[Collected data]
*****
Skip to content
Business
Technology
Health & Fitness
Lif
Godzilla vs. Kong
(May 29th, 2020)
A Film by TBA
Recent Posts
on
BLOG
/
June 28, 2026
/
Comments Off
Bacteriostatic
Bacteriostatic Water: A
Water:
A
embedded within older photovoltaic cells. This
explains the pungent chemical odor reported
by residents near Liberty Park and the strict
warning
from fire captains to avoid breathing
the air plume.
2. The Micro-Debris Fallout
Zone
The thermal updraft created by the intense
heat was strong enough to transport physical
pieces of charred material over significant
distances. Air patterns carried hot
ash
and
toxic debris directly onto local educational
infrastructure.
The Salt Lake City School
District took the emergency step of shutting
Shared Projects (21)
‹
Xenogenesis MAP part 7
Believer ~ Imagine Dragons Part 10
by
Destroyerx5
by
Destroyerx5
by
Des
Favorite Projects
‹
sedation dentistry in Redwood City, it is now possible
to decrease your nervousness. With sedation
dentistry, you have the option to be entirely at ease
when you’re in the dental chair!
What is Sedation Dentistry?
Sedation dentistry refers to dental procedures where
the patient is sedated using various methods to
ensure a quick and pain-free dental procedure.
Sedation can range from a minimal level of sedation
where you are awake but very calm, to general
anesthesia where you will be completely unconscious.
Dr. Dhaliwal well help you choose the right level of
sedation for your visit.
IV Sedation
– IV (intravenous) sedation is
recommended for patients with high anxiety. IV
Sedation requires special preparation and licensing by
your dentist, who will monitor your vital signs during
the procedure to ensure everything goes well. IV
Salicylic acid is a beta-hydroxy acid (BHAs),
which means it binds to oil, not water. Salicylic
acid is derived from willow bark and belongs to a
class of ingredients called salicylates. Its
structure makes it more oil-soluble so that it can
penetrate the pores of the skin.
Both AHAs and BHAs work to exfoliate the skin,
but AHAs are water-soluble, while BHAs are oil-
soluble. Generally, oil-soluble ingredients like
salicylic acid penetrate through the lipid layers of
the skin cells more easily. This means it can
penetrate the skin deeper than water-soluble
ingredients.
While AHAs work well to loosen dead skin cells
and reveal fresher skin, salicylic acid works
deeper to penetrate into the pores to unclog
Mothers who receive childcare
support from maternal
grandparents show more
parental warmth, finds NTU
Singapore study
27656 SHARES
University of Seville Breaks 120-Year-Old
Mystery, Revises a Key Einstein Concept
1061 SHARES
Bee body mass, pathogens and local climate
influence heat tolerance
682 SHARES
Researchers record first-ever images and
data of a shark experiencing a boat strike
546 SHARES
*****
[What you should do]
What lines above hold the word "BHAs"? List them all.

[Solution to this problem]
Salicylic acid is a beta-hydroxy acid (BHAs),
Both AHAs and BHAs work to exfoliate the skin,
but AHAs are water-soluble, while BHAs are oil-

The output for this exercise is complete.